The other approaches that Lee and Miller analyze are all variants of cross-sectional annual budget computations. For a given year, they all ask some counterfactual questions—what if I took away one immigrant ("immigrant only"), one immigrant-headed household, including any native-born children in that household ("immigrant household"), and one immigrant household and any living descendants of this household, including native-born children who head households ("concurrent descendants")? The immigrant-only computation ignores all costs (especially schooling) and taxes associated with native-born children who are living in the immigrant's household. Such costs would certainly seem a consequence of immigration.

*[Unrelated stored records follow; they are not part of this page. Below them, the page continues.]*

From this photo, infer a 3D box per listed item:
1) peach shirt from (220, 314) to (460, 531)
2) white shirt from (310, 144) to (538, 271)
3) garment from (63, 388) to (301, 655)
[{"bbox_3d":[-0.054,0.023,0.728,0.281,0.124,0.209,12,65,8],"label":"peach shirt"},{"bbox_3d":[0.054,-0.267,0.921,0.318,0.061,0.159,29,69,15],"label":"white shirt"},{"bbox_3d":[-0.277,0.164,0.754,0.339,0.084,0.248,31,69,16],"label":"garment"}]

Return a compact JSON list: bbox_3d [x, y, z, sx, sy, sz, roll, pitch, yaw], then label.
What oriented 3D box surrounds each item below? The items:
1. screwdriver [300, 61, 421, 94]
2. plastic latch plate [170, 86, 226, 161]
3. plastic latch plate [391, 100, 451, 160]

The immigrant household concept includes these costs and all others attributable to native-born second-generation children as long as they remain in the immigrant household. However, it ignores all costs and especially all taxes paid by the second generation when they form households of their own. These taxes are also the consequence of immigration. To remedy that problem, the descendent generation approach adds all government benefits received and taxes paid by the second and third generation as long as the first-generation immigrant from whom they descended is still alive. These three approaches can all be computed from annual cross-sectional experiments that are meant in part to account for some aspect of the bias inherent in the cross-sectional annual calculation. Although the authors still favor the longitudinal formulation, they argue that, among the cross-sectional annual budget estimates, the concurrent descendants approach is probably the least biased among the cross-sectional alternatives.

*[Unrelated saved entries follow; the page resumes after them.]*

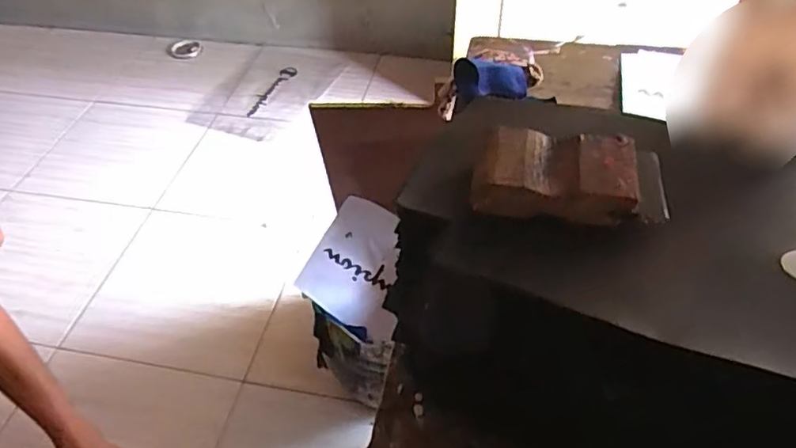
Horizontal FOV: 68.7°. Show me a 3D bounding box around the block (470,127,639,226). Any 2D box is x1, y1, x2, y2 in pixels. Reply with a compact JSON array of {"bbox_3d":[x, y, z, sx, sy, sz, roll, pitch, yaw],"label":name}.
[{"bbox_3d":[0.085,-0.025,0.320,0.084,0.022,0.055,6,47,7],"label":"block"}]

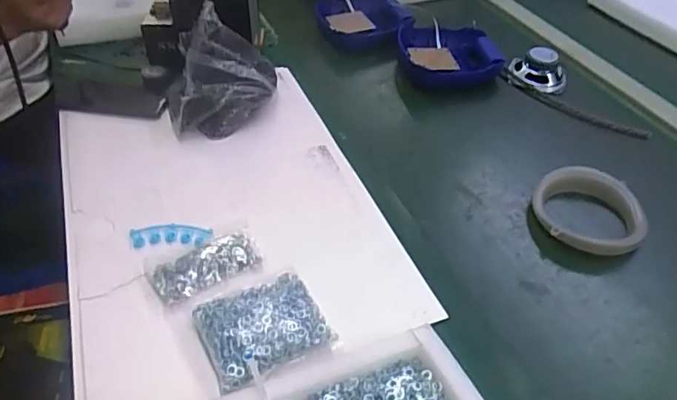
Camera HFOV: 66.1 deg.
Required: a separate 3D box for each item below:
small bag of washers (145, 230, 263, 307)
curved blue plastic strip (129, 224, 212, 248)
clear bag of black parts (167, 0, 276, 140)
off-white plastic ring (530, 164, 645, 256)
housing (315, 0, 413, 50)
[{"bbox_3d":[-0.152,0.074,0.597,0.125,0.019,0.061,-18,48,-20],"label":"small bag of washers"},{"bbox_3d":[-0.206,0.045,0.640,0.093,0.011,0.035,3,44,1],"label":"curved blue plastic strip"},{"bbox_3d":[-0.187,-0.194,0.813,0.171,0.133,0.155,-4,44,-7],"label":"clear bag of black parts"},{"bbox_3d":[0.323,0.013,0.668,0.119,0.050,0.131,-4,44,-6],"label":"off-white plastic ring"},{"bbox_3d":[0.044,-0.367,1.059,0.184,0.062,0.213,-4,44,-7],"label":"housing"}]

The basic bottom line of the concurrent descendant formulation is that immigrants are a net taxpayer benefit to native-born households. This net benefit takes place exclusively at the federal level and not at the state level. Consequently, residents of some immigrant-intensive states (such as California) experience higher taxes due to immigration.
Lee and Miller also provide an interesting comparison among the three annual budget approaches. They demonstrate that the most frequently used methodology—immigrant households—is the only one that produces a negative immigrant fiscal impact.